§ WHAT IS BEING ASKED
Among the lines of the records, please find those that contain the word "para" and copy them.

§ Extracted page text data
++++++

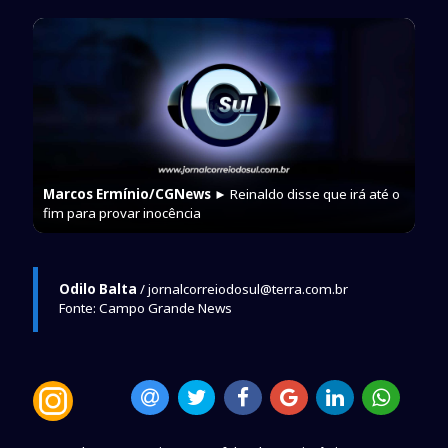
Marcos Ermínio/CGNews
► Reinaldo disse que irá até o
fim para provar inocência
Odilo Balta
/ jornalcorreiodosul@terra.com.br
Fonte: Campo Grande News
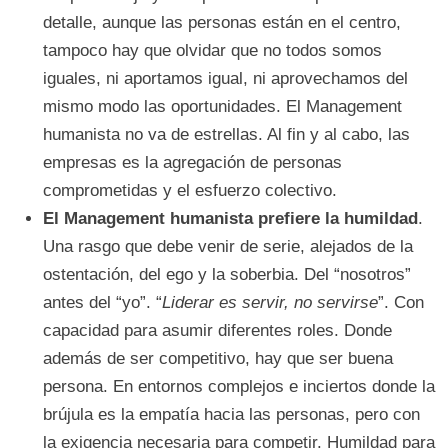
detalle, aunque las personas están en el centro,
tampoco hay que olvidar que no todos somos
iguales, ni aportamos igual, ni aprovechamos del
mismo modo las oportunidades. El Management
humanista no va de estrellas. Al fin y al cabo, las
empresas es la agregación de personas
comprometidas y el esfuerzo colectivo.
El Management humanista prefiere la humildad
.
Una rasgo que debe venir de serie, alejados de la
ostentación, del ego y la soberbia. Del “nosotros”
antes del “yo”. “
Liderar es servir, no servirse
”. Con
capacidad para asumir diferentes roles. Donde
además de ser competitivo, hay que ser buena
persona. En entornos complejos e inciertos donde la
brújula es la empatía hacia las personas, pero con
la exigencia necesaria para competir. Humildad para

++++++

§ RESPONSE BELOW
fim para provar inocência
capacidad para asumir diferentes roles. Donde
la exigencia necesaria para competir. Humildad para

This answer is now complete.